* [Problem to solve]:
Output, word for word, the line that contains "right shoulder: (469, 287)" and all lines following it to the end of the listing. Drop the pictures.
--- Extracted entries Enclosed Below ---
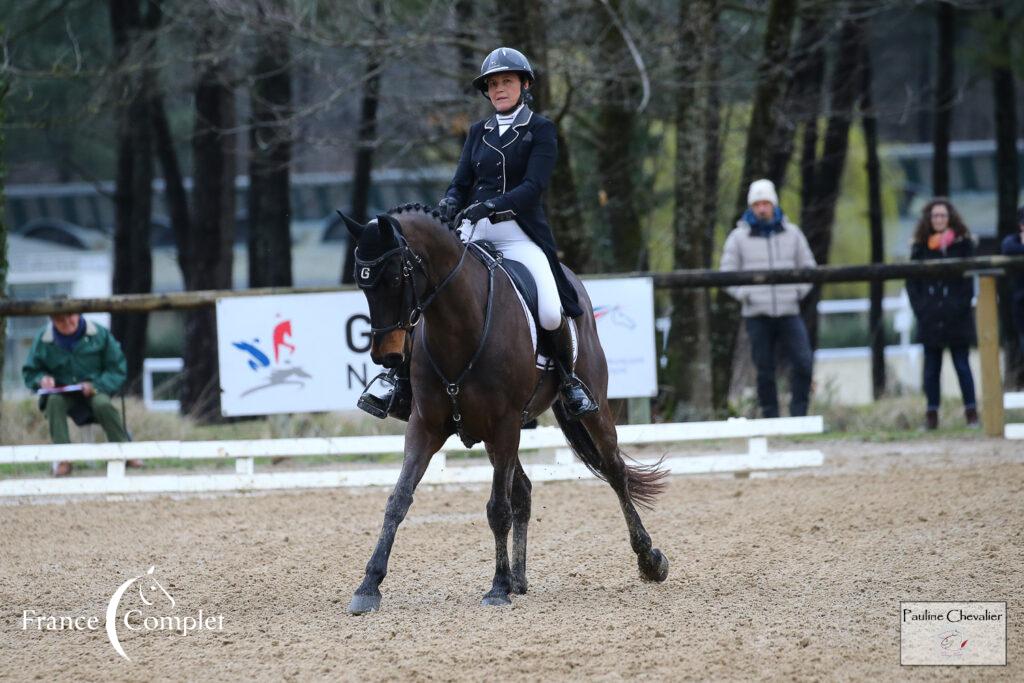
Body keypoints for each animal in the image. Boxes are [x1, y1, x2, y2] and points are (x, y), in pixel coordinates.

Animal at [339, 202, 667, 614]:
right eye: (362, 282)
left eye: (396, 277)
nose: (387, 357)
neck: (458, 325)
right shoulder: (426, 426)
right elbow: (398, 500)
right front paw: (369, 585)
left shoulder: (506, 424)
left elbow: (497, 509)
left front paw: (496, 588)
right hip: (493, 437)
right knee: (523, 490)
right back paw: (518, 579)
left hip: (582, 409)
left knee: (615, 471)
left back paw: (649, 560)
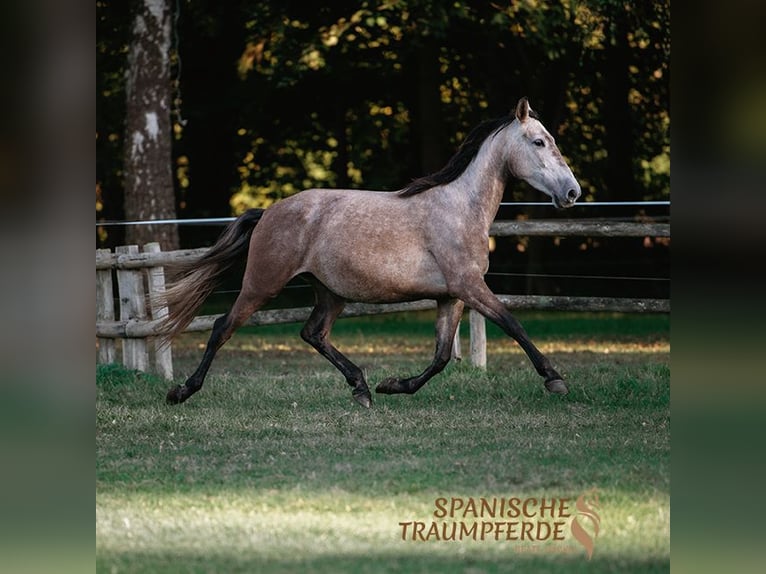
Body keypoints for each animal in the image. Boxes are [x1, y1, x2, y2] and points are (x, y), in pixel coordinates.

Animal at [162, 97, 584, 408]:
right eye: (539, 142)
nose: (572, 193)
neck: (459, 208)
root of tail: (268, 211)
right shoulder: (469, 287)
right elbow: (512, 324)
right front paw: (555, 379)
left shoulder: (451, 296)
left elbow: (441, 357)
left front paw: (393, 385)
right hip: (262, 284)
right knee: (223, 326)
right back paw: (181, 391)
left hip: (330, 293)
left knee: (313, 333)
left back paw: (362, 388)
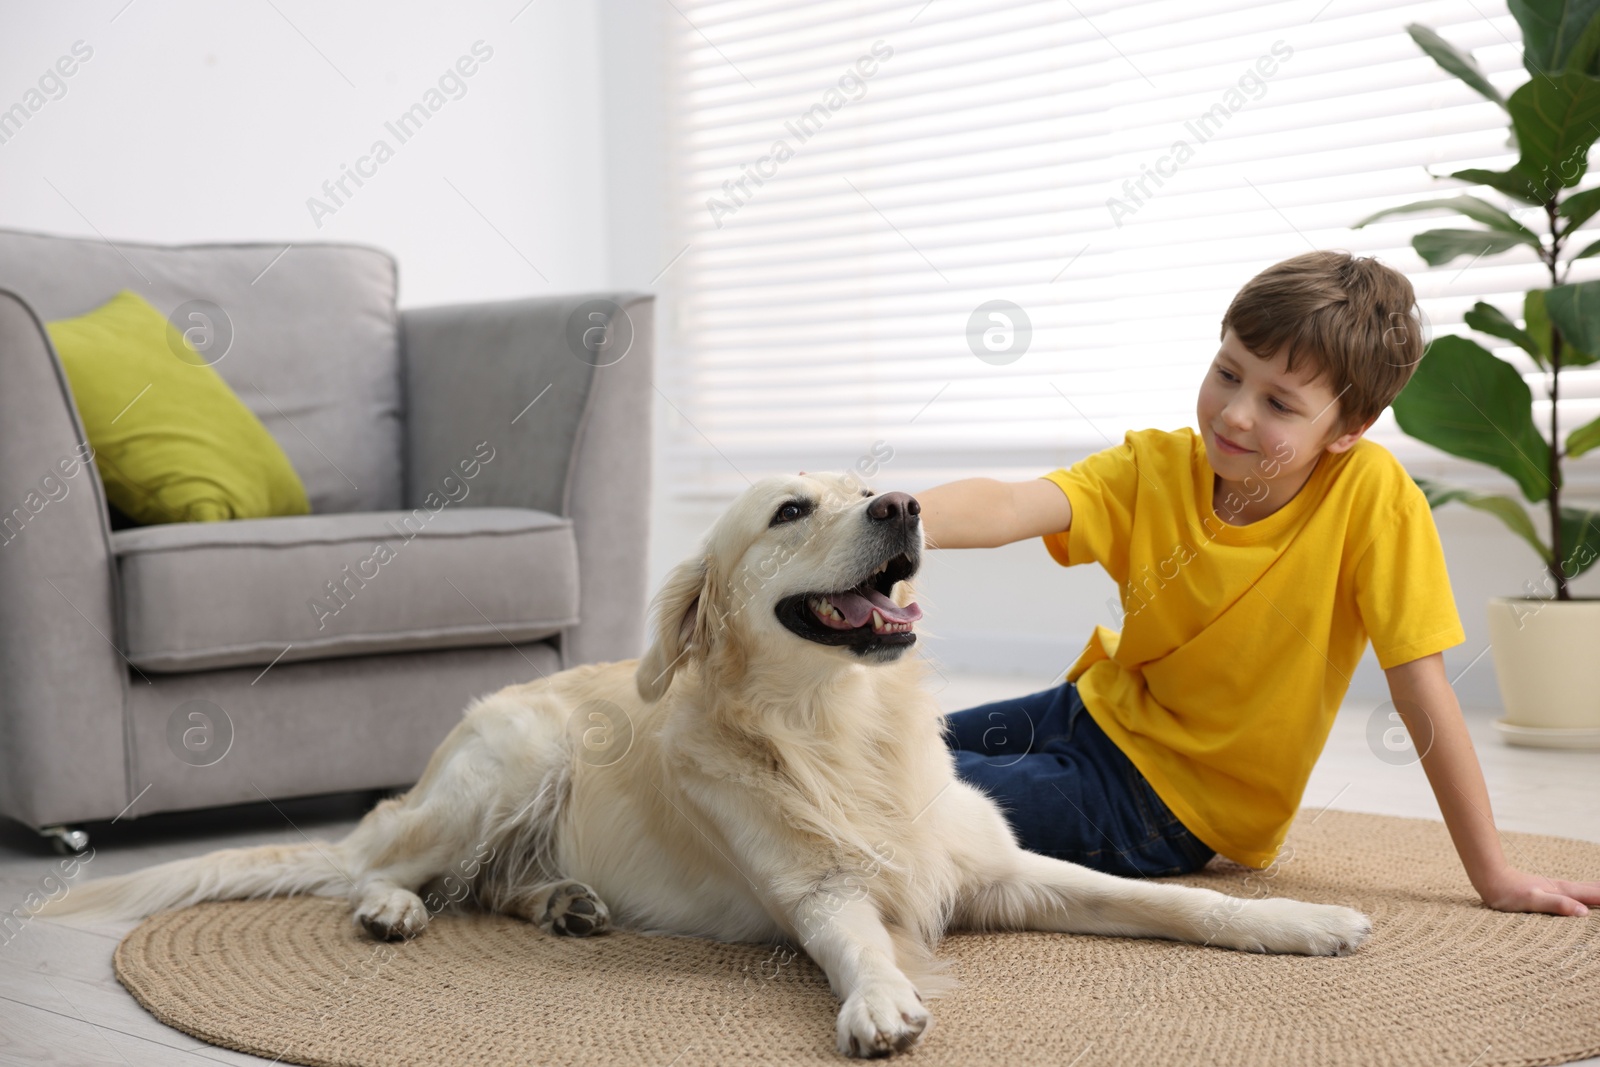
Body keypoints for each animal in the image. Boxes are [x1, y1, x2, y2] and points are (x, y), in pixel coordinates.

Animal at [43, 473, 1369, 1062]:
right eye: (789, 509)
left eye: (869, 483)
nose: (904, 503)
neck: (839, 723)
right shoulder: (819, 891)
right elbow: (862, 939)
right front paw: (879, 998)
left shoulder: (1003, 870)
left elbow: (1179, 902)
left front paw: (1300, 922)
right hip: (509, 758)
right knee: (379, 858)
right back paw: (389, 905)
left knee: (491, 881)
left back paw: (563, 901)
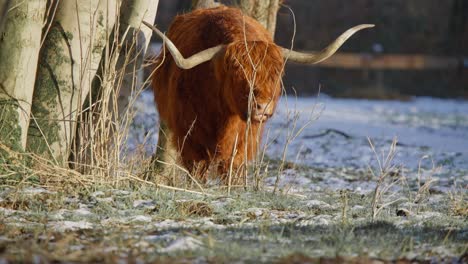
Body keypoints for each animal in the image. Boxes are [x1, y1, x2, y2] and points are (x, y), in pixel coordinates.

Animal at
--- End of Enclosed Extracted entries ---
* [Expected answer]:
right shoulder: (469, 287)
right elbow: (512, 324)
right front paw: (555, 379)
left shoulder: (451, 296)
left elbow: (441, 357)
left front paw: (393, 385)
right hip: (262, 284)
right knee: (223, 326)
right back paw: (181, 391)
left hip: (330, 293)
left knee: (313, 333)
left back paw: (362, 388)
Body keypoints for each animal in the image. Boxes are [x1, y1, x2, y2] and points are (x, y), in pixel coordinates.

Animal at [43, 473, 1369, 1062]:
right eye: (789, 509)
left eye: (869, 483)
nose: (904, 503)
neck: (839, 723)
right shoulder: (819, 891)
right elbow: (862, 939)
right front paw: (879, 998)
left shoulder: (1003, 870)
left elbow: (1179, 902)
left front paw: (1300, 922)
right hip: (509, 758)
right knee: (379, 858)
right back paw: (389, 905)
left knee: (491, 881)
left back paw: (563, 901)
Body keypoints for each animal in the image. Boxes are [x1, y1, x2, y2] and points are (x, y), in pixel coordinates.

Animal at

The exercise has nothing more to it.